The decorator intercepts the call, posts to Slack with approve/reject buttons, and blocks until a human responds. No graph framework required.

Design Rules for HITL Systems

What to always include in an approval request:

What the agent plans to do — specific action with arguments, not just category
Why it plans to do it — the reasoning step that led to this action
Estimated impact — how many records, users, or systems are affected
Reversibility — can this be undone, and how?
Deadline — when will the request expire (timeout = cancel, not proceed)

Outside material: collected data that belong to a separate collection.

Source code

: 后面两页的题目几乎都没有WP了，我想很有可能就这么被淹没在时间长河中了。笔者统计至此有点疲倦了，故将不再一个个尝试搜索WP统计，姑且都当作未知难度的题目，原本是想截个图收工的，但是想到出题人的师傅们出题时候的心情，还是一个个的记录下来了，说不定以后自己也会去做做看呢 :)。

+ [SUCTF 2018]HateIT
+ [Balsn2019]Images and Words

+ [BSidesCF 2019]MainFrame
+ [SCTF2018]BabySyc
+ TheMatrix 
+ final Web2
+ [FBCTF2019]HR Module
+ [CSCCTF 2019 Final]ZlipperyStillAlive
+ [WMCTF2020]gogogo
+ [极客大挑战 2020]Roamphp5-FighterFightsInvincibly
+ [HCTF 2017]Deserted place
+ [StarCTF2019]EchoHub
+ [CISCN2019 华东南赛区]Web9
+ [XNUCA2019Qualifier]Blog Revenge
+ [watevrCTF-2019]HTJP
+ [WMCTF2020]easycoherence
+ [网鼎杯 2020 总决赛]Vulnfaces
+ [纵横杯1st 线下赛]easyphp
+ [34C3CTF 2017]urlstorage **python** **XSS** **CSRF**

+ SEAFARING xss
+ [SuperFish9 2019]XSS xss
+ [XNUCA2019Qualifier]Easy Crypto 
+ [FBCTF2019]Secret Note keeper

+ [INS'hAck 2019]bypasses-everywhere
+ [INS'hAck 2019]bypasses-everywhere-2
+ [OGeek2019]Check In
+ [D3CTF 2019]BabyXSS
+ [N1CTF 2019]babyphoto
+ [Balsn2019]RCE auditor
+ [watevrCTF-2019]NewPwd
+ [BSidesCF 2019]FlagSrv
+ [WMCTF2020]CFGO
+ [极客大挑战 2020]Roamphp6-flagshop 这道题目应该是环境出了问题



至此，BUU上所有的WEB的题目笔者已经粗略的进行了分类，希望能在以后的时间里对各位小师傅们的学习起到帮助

HITL failure modes to avoid

Approval fatigue: too many checkpoints → humans rubber-stamp without reading → HITL provides false safety
Timeout = proceed: if timeout triggers execution, an attacker or slow reviewer creates a window to delay review and let harmful actions run
Insufficient context in request: reviewer cannot make an informed decision, approves by default
No escalation path: reviewer cannot delegate or escalate; bottleneck on single person
HITL on wrong actions: adding approval to low-risk reads while leaving destructive actions ungated

Synchronous vs Asynchronous HITL

Dimension	Synchronous	Asynchronous
Agent waits for	Human to respond before continuing	Nothing — continues while human reviews
Best for	Irreversible actions; user-facing conversational agents	Audit/monitoring; high-volume tasks with rollback support
Human latency impact	Directly delays task completion	No delay to task; review happens afterward
Framework support	LangGraph interrupt(), HumanLayer, Temporal signal	Logging + dashboard (LangSmith, Langfuse) + rollback APIs

Checklist: Do You Understand This?

What are the five HITL interaction patterns and what is the key difference between "Approve/Reject" and "Provide Input"?
How does LangGraph's interrupt() work — what happens to graph state when execution is suspended?
What is approval fatigue and why does it undermine the safety guarantee of HITL?
Why should a timeout on an approval request result in cancellation rather than proceeding?
What five pieces of information should always be included in a HITL approval request?
When would you choose asynchronous HITL (monitor/audit) over synchronous HITL (blocking approval)?